Oil slicks off California coast span 9 miles as cleanup continues
Goleta, Calif. — An oil spill that fouled beaches and threatened wildlife along a scenic stretch of the California coast spread across 9 miles of ocean Wednesday as cleanup efforts began and federal regulators investigated how the pipeline leaked.
Workers in protective suits raked and shoveled stinky black goo off the beaches, while boats towed booms into place to corral the two slicks off the Santa Barbara coast where a much larger spill in 1969 — the largest in U.S. waters at the time — is credited with giving rise to the American environmental movement.
Up to 105,000 gallons spilled from an onshore pipe and a fifth of that — 21,000 gallons — reached the sea, according to estimates provided by officials.
Crude was flowing through the pipe at 84,000 gallons an hour when the leak was detected Tuesday. It took three hours to shut down, though company officials didn’t say how long it leaked before it was discovered or discuss the rate at which oil escaped.

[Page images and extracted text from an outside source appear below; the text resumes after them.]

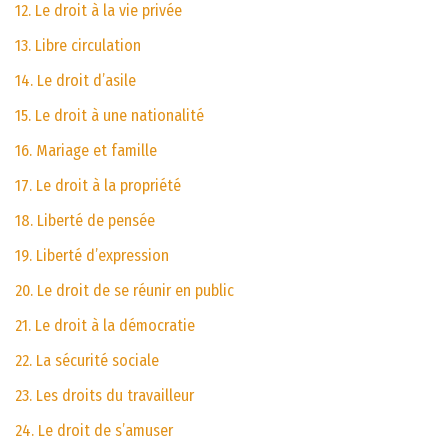
12. Le droit à la vie privée
13. Libre circulation
14. Le droit d’asile
15. Le droit à une nationalité
16. Mariage et famille
17. Le droit à la propriété
18. Liberté de pensée
19. Liberté d’expression
20. Le droit de se réunir en public
21. Le droit à la démocratie
22. La sécurité sociale
23. Les droits du travailleur
24. Le droit de s’amuser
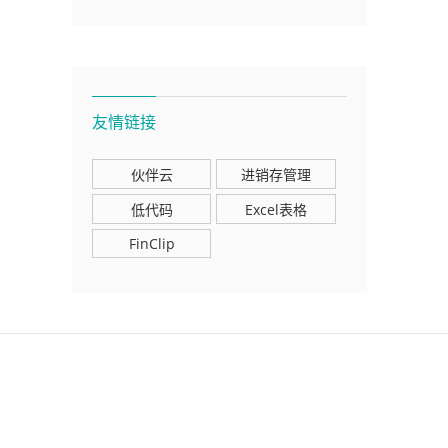
友情链接
伙伴云
进销存管理
低代码
Excel表格
FinClip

Federal regulators from the Department of Transportation, which oversees oil pipeline safety, investigated the leak’s cause, the pipe’s condition and the potential regulatory violations.
The 24-inch pipe built in 1991 had no previous problems and was thoroughly inspected in 2012, according to Plains All American Pipeline LP, which owns the pipe. The pipe underwent similar tests about two weeks ago, though the results had not been analyzed yet.
“Plains is taking responsibility and paying for everything associated with this spill,” said Darren Palmer, a district manager with the company.
There was no estimate on the cost of the cleanup or how long it might take.
Environmental damage was anticipated, but dead fish and oily birds had not been found in the calm seas or rocky coast by late morning, said Capt. Mark Crossland of the state Department of Fish and Wildlife.